While South African novelist and Nobel laureate J. M. Coetzee is best known for his fiction, he recently had a show celebrating his lesser-known creative work: his black and white photographs taken during his adolescence in apartheid-era South Africa. The photographs offer an intimate view of the writer and his upbringing.
Scholar Harald Leusmann analyzes J. M. Coetzee’s cultural critique of white, postcolonial, post-apartheid South Africa. He argues that Coetzee’s writing, often loosely autobiographical fiction, is important and even integral to understanding South African history. Leusmann notes that Coetzee’s 1999 novel Disgrace “written after the demise of the apartheid regime…deals with the collective mood of present-day South Africa’s white population at the end of the dark twentieth century.” According to Leusmann, the author “forces his readers to look into abysses they do not really want to look into but are actually unable to turn away from anymore.”

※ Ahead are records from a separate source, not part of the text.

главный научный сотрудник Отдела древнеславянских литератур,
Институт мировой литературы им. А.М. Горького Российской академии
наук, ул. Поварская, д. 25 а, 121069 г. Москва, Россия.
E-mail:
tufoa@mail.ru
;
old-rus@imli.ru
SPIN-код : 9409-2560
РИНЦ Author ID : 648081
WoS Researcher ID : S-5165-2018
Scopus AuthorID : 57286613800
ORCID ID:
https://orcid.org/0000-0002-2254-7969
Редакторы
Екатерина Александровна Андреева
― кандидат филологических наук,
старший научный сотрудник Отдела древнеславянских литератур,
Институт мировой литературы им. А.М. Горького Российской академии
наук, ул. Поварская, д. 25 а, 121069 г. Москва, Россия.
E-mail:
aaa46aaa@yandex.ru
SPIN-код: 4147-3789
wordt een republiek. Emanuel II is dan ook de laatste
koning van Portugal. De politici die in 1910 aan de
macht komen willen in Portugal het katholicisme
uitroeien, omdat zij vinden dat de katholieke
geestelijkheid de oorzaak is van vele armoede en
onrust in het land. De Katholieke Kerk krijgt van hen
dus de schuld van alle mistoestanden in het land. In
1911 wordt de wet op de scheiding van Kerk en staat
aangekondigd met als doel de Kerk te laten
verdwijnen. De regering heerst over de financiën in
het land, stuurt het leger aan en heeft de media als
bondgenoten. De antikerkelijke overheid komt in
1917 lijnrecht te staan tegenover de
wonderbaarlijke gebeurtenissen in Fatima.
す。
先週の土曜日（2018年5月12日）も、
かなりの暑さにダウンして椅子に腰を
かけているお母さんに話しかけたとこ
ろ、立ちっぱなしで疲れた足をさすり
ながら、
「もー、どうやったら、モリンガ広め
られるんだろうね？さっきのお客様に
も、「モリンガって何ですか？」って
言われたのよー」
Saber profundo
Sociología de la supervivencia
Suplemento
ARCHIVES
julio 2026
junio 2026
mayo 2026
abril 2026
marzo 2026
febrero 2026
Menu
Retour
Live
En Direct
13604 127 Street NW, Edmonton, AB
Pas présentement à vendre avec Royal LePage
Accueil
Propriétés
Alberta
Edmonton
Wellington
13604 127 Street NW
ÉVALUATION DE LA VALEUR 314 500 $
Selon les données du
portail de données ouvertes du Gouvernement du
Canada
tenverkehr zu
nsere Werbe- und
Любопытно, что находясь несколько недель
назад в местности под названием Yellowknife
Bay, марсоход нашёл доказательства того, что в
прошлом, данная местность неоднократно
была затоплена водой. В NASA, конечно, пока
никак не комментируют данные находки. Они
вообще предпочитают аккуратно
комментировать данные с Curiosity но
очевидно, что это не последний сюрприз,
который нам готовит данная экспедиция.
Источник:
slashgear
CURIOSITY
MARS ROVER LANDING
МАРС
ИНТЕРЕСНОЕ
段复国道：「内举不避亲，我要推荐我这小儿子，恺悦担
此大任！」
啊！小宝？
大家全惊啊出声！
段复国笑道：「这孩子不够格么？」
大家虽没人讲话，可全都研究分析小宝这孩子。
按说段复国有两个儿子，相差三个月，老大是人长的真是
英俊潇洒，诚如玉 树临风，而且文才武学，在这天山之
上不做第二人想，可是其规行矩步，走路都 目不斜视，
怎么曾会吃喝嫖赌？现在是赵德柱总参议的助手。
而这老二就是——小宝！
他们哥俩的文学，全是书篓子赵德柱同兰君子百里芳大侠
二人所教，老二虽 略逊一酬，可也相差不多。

The exhibition of Coetzee’s previously unpublished photographs—many of which were never printed, only surviving as negatives until now—offers a similarly intimate look at apartheid South Africa, from the point of view of a white, Boer-English South African. The young Coetzee captured private moments at home with his family, along with significant events he happened to witness. One photo documents a white policeman pulling up to two black pedestrians; another photo from around 1955 immortalizes his family taking two black farmhands to the ocean for the first time.

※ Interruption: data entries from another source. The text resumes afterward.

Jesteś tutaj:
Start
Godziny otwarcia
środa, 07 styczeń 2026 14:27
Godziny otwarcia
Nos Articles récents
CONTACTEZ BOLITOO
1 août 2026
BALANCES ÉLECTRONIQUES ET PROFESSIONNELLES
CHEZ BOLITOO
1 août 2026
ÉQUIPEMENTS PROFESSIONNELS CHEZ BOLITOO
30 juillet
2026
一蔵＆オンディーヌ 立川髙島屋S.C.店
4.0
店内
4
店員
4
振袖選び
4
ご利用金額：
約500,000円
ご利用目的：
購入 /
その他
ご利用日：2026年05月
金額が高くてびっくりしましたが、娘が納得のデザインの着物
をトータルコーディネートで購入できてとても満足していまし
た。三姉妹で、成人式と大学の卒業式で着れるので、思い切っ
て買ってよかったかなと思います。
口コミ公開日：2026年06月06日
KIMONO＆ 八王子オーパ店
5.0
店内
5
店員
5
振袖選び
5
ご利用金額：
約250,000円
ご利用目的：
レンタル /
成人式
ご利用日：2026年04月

Coetzee’s landscapes portray some of the same places he describes in his books. He spent time in the southernmost part of South Africa in Karoo, for instance, photographing the arid landscape. Later, he wrote about Karoo, where “there in the grandiose emptiness, the scattered islands of colonialism—the settlements of the white farmers—can be found.”
Through Coetzee’s literature, he “exposes layer by layer the nightmares South Africans must have and the mental deformations of and within a racist caste system.” As Leusman notes, Coetzee “is a white African in whose novels the country of apartheid and the postcolonial presence of South Africa are scrutinized in a clear and uncompromising light that makes sure no traces of injury and destruction can escape.” His photographs are similarly clear and uncompromising.